While recycling is fairly workaday in modern American life, the university has never implemented a comprehensive campus recycling program. And that means that pounds and pounds of recyclable trash produced by the 7,900-student body population – like Diet Coke cans, Snapple Iced Tea bottles and student newspapers – head to a designated landfill.

A group of undergraduates last year started a letter-writing campaign to university administrators asking them to implement a recycling program. Students from the law school’s Environmental Law Society proposed a recycling plan complete with information on the size and placement of recycling bins. One member, Ban Alwardi, a second-year law student, placed a prototype bin for aluminum cans in the law school cafeteria that she said most law students seem to use. The cans are recycled by cafeteria employees.

“Our goal is to have recycling on the whole campus, but we started locally,” she said.

Paul Kamoroff, also a second-year law student and president of the Environmental Law Society, said he showed the recycling proposal to a law school dean who he said did not appear enthusiastic.

The dean, Steve Potts, said while he would like to see the university recycle, the law school cannot act on its own, and he referred further questions to the university administration.

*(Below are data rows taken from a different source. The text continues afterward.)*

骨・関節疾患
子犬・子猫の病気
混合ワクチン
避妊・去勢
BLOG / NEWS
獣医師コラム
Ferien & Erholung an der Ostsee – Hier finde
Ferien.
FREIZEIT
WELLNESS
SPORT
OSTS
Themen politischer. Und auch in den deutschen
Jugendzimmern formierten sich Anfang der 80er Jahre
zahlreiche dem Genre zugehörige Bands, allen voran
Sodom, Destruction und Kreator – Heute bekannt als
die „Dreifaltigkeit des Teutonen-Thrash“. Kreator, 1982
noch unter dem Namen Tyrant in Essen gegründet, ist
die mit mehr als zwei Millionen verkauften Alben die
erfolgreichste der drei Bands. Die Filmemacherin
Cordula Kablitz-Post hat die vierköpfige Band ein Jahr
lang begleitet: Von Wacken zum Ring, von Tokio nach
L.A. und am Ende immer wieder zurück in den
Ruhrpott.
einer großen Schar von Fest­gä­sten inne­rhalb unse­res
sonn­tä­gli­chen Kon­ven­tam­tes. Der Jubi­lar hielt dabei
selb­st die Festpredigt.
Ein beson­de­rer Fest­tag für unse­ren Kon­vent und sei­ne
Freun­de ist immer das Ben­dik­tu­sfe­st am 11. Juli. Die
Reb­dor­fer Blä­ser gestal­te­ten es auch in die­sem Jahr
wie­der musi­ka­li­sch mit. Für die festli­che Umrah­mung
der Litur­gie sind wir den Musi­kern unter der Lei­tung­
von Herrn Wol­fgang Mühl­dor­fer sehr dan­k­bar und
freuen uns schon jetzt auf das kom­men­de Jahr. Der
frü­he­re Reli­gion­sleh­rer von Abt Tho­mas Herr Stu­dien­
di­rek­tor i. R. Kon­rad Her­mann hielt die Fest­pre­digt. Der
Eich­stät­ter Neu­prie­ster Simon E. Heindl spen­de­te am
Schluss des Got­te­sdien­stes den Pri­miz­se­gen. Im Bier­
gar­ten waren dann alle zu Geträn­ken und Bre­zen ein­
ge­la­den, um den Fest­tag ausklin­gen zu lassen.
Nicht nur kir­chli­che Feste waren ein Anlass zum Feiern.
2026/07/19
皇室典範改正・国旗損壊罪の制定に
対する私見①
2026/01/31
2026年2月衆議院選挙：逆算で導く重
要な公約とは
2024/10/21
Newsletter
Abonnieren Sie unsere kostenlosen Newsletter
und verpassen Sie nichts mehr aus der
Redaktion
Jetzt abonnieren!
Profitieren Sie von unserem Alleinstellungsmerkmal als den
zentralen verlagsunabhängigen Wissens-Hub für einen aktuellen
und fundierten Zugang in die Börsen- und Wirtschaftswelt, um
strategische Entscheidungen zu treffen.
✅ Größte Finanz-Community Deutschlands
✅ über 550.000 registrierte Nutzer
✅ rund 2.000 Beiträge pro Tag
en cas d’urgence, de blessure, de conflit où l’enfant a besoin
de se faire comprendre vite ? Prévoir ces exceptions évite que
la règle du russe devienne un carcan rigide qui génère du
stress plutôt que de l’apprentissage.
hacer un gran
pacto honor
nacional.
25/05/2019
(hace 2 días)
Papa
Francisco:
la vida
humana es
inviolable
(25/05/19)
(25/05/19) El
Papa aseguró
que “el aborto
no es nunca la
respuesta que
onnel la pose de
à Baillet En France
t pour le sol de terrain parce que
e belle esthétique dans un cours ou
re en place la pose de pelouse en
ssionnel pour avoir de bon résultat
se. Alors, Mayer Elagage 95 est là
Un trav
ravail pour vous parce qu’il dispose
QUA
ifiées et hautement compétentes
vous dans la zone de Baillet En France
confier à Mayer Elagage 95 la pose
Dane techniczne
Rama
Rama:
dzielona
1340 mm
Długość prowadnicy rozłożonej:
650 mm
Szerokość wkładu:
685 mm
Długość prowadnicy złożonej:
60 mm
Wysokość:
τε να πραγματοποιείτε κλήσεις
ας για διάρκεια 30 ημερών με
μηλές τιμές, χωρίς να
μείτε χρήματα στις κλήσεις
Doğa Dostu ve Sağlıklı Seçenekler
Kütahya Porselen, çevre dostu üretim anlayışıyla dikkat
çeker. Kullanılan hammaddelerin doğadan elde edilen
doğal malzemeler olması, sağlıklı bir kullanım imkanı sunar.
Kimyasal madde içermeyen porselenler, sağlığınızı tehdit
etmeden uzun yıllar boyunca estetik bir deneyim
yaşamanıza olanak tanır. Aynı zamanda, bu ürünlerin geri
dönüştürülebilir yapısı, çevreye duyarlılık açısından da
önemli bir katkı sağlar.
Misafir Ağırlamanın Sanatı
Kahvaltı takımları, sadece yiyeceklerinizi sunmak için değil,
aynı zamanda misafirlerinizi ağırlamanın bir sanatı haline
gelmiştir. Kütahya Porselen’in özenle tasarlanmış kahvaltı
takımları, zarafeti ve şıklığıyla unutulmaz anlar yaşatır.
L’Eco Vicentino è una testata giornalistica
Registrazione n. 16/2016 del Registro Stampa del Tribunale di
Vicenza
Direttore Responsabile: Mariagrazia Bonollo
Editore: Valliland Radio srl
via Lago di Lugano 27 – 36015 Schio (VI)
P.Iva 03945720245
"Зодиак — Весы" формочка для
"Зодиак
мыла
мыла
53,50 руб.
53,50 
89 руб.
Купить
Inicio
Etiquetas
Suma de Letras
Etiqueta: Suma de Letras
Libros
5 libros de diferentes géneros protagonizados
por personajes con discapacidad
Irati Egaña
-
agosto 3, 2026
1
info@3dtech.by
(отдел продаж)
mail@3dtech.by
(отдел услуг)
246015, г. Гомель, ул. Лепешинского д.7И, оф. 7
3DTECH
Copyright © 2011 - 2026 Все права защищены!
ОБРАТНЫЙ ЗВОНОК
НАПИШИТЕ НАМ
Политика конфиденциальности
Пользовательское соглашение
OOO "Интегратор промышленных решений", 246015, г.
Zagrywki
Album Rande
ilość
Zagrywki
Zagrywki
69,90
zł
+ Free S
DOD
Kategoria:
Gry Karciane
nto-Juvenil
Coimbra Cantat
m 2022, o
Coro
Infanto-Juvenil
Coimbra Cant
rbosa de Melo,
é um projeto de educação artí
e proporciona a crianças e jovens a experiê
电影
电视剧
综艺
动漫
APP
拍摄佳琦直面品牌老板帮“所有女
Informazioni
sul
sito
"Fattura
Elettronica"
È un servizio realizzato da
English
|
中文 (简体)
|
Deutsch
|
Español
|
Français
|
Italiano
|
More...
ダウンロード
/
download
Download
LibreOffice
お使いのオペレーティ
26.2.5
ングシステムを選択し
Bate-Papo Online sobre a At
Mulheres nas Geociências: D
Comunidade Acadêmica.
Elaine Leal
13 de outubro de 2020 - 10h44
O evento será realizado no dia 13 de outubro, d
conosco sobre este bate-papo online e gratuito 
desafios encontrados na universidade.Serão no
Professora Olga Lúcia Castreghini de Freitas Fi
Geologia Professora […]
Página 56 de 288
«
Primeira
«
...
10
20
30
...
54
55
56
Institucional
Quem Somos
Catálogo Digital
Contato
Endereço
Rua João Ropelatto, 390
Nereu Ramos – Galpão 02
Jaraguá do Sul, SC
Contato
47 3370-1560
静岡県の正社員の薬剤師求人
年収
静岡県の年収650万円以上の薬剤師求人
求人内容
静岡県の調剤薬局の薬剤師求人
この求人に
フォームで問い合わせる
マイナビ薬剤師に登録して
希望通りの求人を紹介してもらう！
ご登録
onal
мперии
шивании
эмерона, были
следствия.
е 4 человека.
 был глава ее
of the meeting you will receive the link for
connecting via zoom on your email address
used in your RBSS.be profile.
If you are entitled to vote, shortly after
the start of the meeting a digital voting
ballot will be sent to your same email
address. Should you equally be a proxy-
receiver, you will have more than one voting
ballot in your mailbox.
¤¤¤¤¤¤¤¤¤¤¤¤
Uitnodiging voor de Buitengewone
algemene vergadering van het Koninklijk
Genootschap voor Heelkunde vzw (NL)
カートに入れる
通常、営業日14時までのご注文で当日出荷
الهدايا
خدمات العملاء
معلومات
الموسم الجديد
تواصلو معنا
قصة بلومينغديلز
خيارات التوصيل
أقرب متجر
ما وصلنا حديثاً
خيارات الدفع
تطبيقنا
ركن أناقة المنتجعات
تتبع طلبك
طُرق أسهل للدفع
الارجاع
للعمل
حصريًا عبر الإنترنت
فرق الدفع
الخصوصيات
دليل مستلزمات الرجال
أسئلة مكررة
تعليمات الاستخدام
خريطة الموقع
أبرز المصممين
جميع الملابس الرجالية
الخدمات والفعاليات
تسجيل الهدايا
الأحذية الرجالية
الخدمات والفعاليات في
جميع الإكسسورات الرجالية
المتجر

Pepperdine has a white-paper recycling program, but the campus has yet to branch out to more “sophisticated” recycling, said the university’s Executive Vice President, Andrew Benton, who recently agreed to meet with a group of undergraduates to discuss the issue.

“This is one of those things that turns on the initiative of people,” he said.

Benton said the university’s current trash hauler removes recyclables from the trash. But students say that only 20 percent of the recyclable trash is reclaimed and that segregating recyclabes into bins is far more effective in reducing solid landfill waste.

Kamoroff said he is “disheartened” by the lack of a comprehensive recycling program, especially because undergraduate students are required to live on campus through their junior year, all the while producing recyclable trash.

“Pepperdine is a little city amongst itself,” he said.

Still, Kamoroff said, he is not surprised that the university does not have broad-based recycling. He thinks that because the concept of recycling originated with liberal environmentalists, the conservative university shies away from the practice.

“The idea of being conservative is to move slowly,” he said.

But in the end, comprehensive recycling at Pepperdine is, in all likelihood, inevitable. California law set a timetable for reduction of solid landfill waste. By 2000, Pepperdine must reduce its solid waste by 50 percent or face fines of $10,000 a day. Local agencies — in this case, Los Angeles County, since Pepperdine is not within the city limits of Malibu — are responsible for enforcing the law.